A- İki ya da ikiden çok ayrı kişilik durumu ile belirli kimlik bölünmesi. Kimlikte bu bölünme, kendilik duyumunda ve eylemlerini yönetebilirlik algısında sürekliliğin belirgin olarak bozulmasını kapsar ve duygulanım, davranış, bilinçlilik, bellek, algı, biliş ve/ya da duyusal-devinsel işlevsellikte bununla ilişkili değişiklikler bulunur. Bu Belirtiler diğer kişiler tarafından gözlenebilir ya da kişi bunları bildirir.

B- Sıradan bir unutkanlıktan farklı olarak, günlük olayları, önemli kişisel bilgileri ve/ya da tetikleyici olayları anımsarken yineleyici boşluklar oluşması söz konusudur.

C- Bu belirtiler, klinik açıdan belirgin bir sıkıntıya ya da toplumsal, işle ilgili alanlarda ya da önemli diğer işlevsellik alanlarından işlevsellikte bozulmaya neden olur.

D- Bu bozukluk, genel kabul gören kültürel ya da dinsel bir uygulamanın bir bölümü değildir. Not:Çocuklarda bu belirtiler imgesel oyun arkadaşları ya da başka düşlemsel oyunlarla daha iyi açıklanamaz.

E- Bu belirtiler, bir maddenin ya da başka bir sağlık durumunun fizyolojiyle ilgili etkilerine bağlanamaz.
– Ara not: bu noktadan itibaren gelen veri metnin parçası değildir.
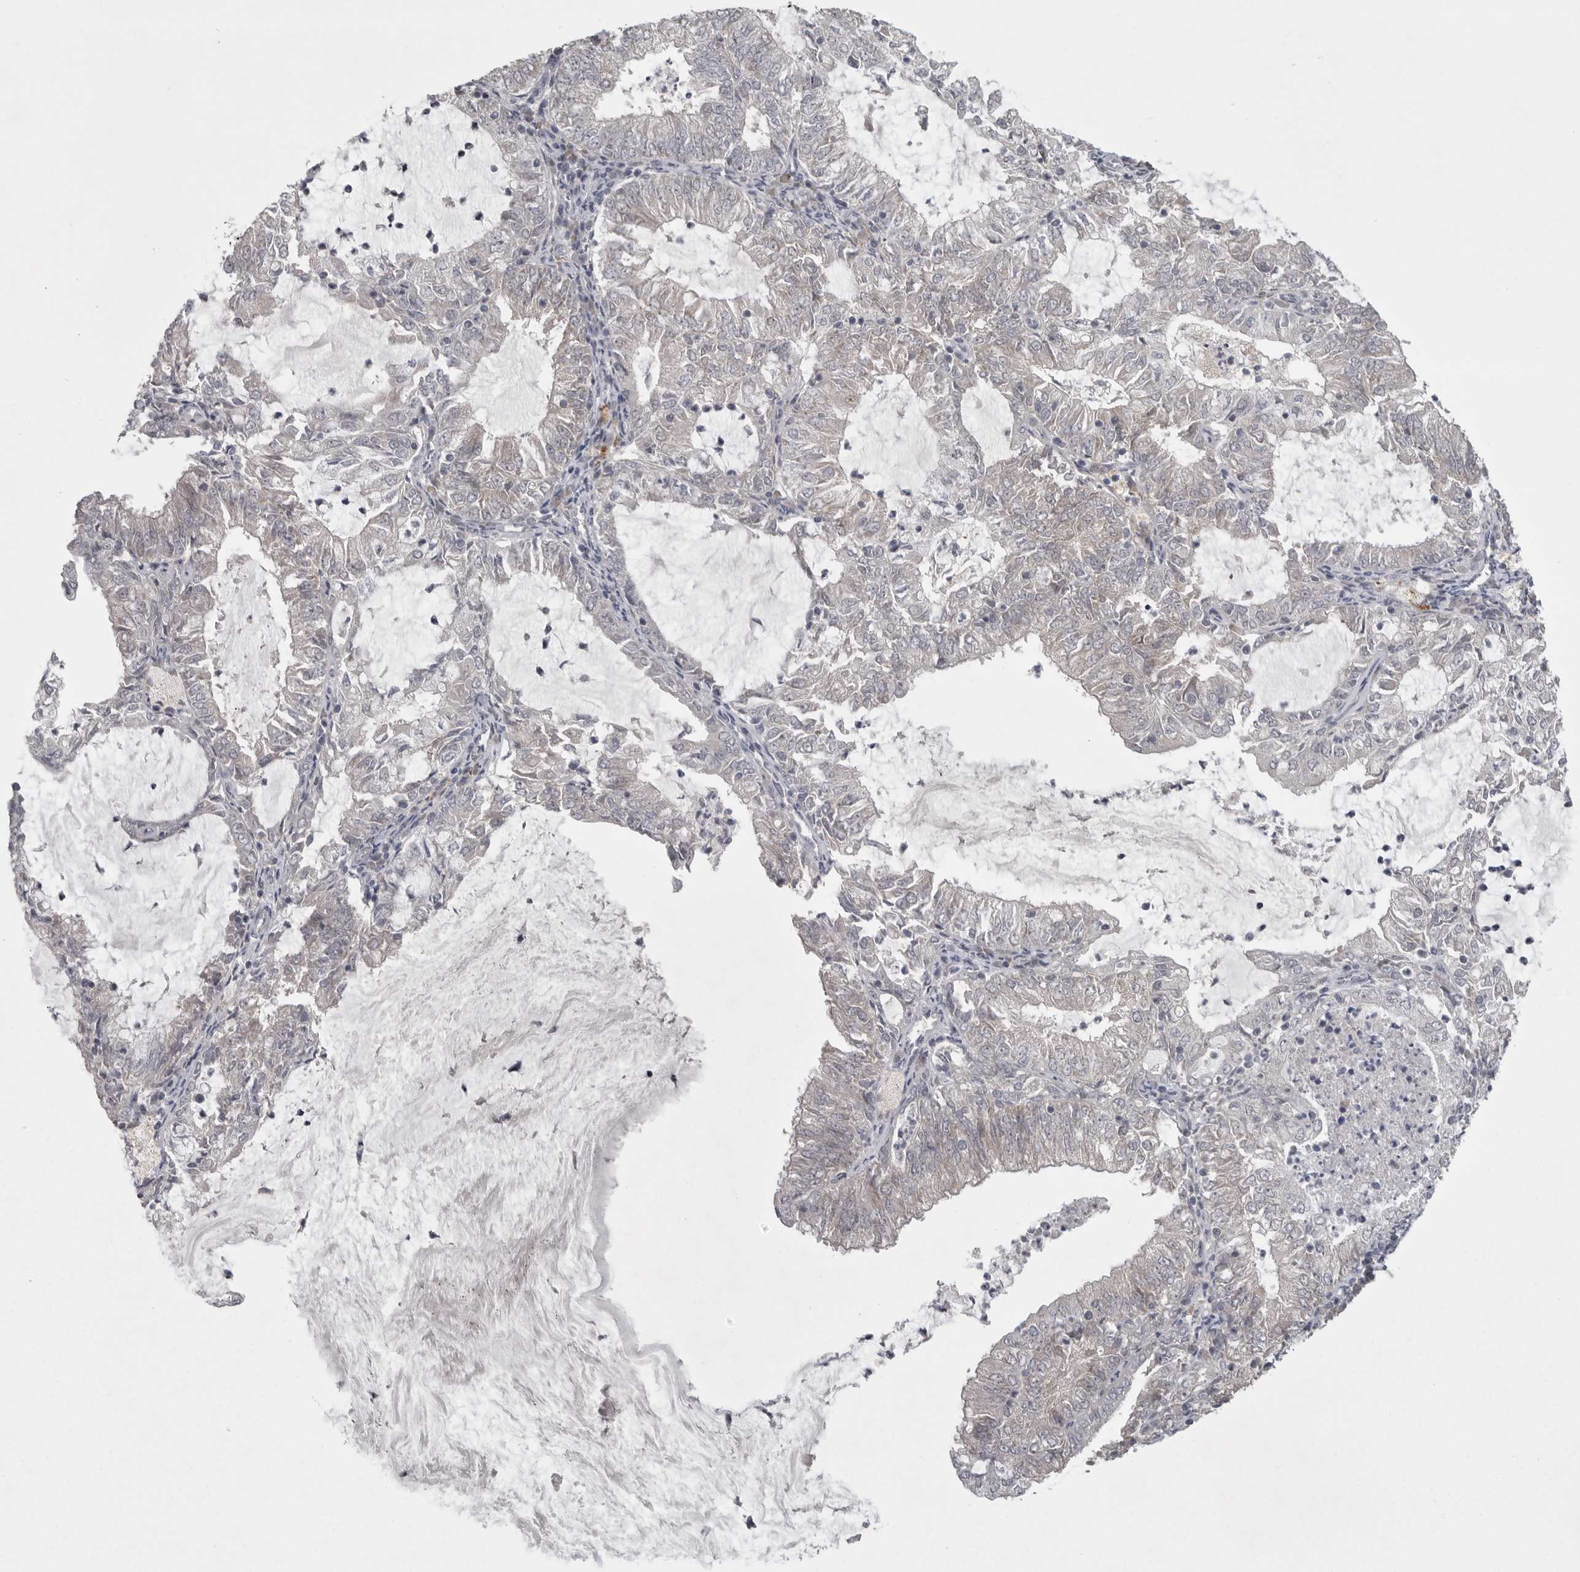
{"staining": {"intensity": "negative", "quantity": "none", "location": "none"}, "tissue": "endometrial cancer", "cell_type": "Tumor cells", "image_type": "cancer", "snomed": [{"axis": "morphology", "description": "Adenocarcinoma, NOS"}, {"axis": "topography", "description": "Endometrium"}], "caption": "Immunohistochemical staining of human adenocarcinoma (endometrial) shows no significant staining in tumor cells. The staining was performed using DAB (3,3'-diaminobenzidine) to visualize the protein expression in brown, while the nuclei were stained in blue with hematoxylin (Magnification: 20x).", "gene": "PHF13", "patient": {"sex": "female", "age": 57}}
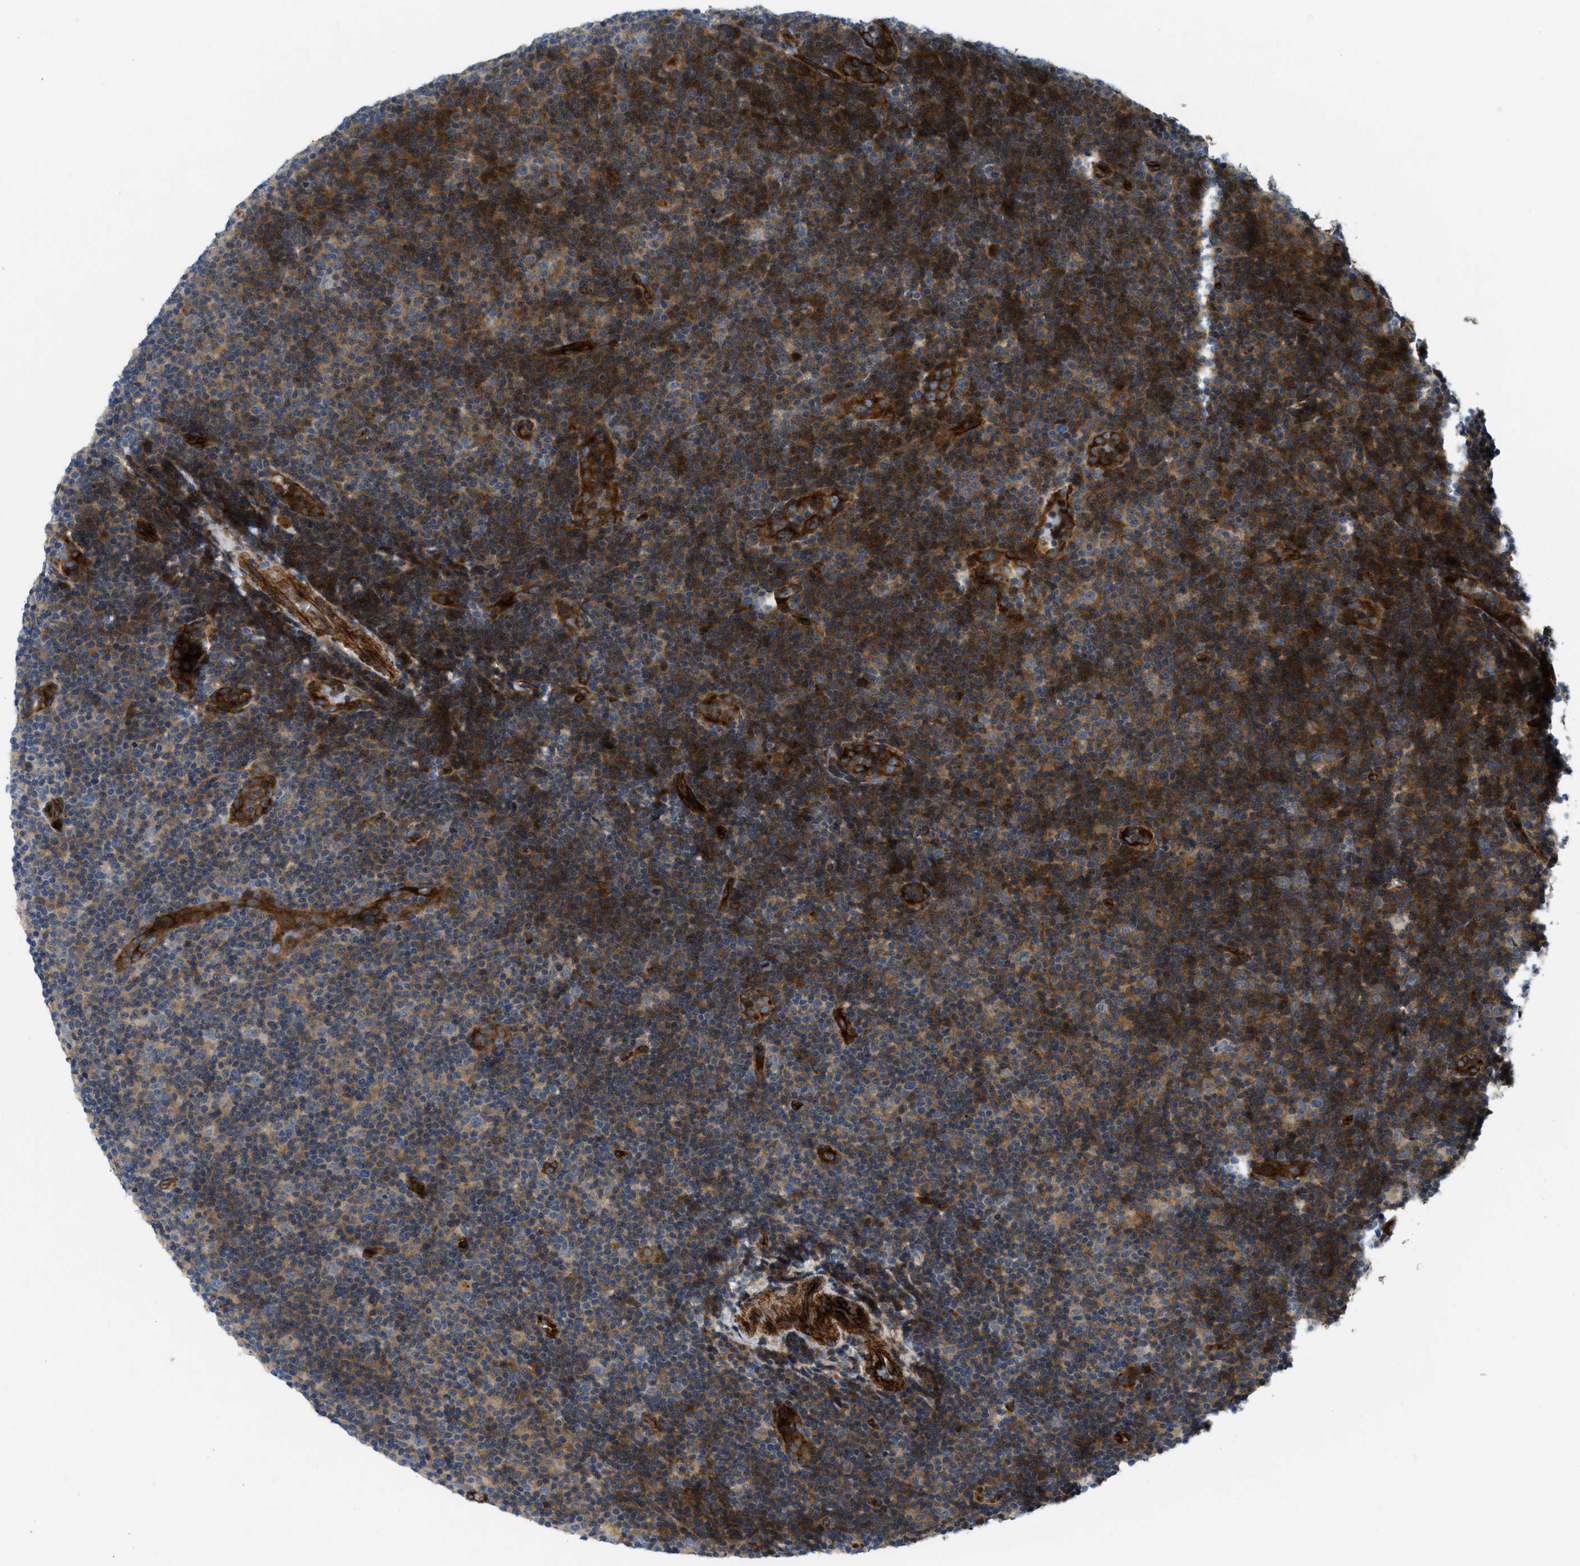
{"staining": {"intensity": "weak", "quantity": "25%-75%", "location": "cytoplasmic/membranous"}, "tissue": "lymphoma", "cell_type": "Tumor cells", "image_type": "cancer", "snomed": [{"axis": "morphology", "description": "Malignant lymphoma, non-Hodgkin's type, Low grade"}, {"axis": "topography", "description": "Lymph node"}], "caption": "Protein staining of lymphoma tissue exhibits weak cytoplasmic/membranous expression in about 25%-75% of tumor cells.", "gene": "NYNRIN", "patient": {"sex": "male", "age": 83}}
Dissosiyatif Kişilik Bozukluğunun Tedavisi

  • Alter kişiliklerin bütünlüğü sağlanmalı ve tekrar kimliğin bütünlüğüne ulaşılmalıdır.
  • Travma yaşantılarına odaklanılmalı ve üzerinde çalışılmalıdır.
  • Kişiliğin dengesine tekrar ulaşılması sağlanması için yaşanılan stres olaylarıyla uygun baş etme stratejileri geliştirilmelidir.
  • Klinik ve travma odaklı psikoterapi yöntemleri kullanılmalıdır. Bkz. Çoklu kişilik bozukluğu

Kaynakça:

  1. Filmden alıntıları kapsamaktadır.
  2. Akcan G, Öztürk E. Dissosiyatif Temel Belirtiler ve Temel Psikoterapötik Yaklaşımlar. Öztürk E, editör. Ruhsal Travma ve Dissosiyasyon. Ankara: Türkiye Klinikleri;2018. P.20-30
  3. Uytun, M. Ç., Durmuş, R., Öztop, D. B. (2014) , Dissosiyatif Bozuklukta Tanı ve Ayırıcı Tanı: Olgu Sunumu, Klinik Psikiyatri Dergisi, 2014;17:41-48.
  4. Zoroğlu, S. S., Tüzün, Ü., Öztürk, M. ve Şar, V. (2000), Çocuk ve Ergenlerde Dissosiyatif Bozukluk: 36 Olgunun Gözden Geçirilmesi, Anadolu Psikiyatri Dergisi, 2000; 1(4):197-206
  5. Amerikan Psikiyatri Birliği, Ruhsal Bozuklukların Tanısal ve Sayımsal Elkitabı, Beşinci Baskı (DSM-5), Tanı Ölçütleri Başvuru Elkitabı’ndan, çev. Köroğlu E. Hekimler Yayın Birliği, Ankara,2014.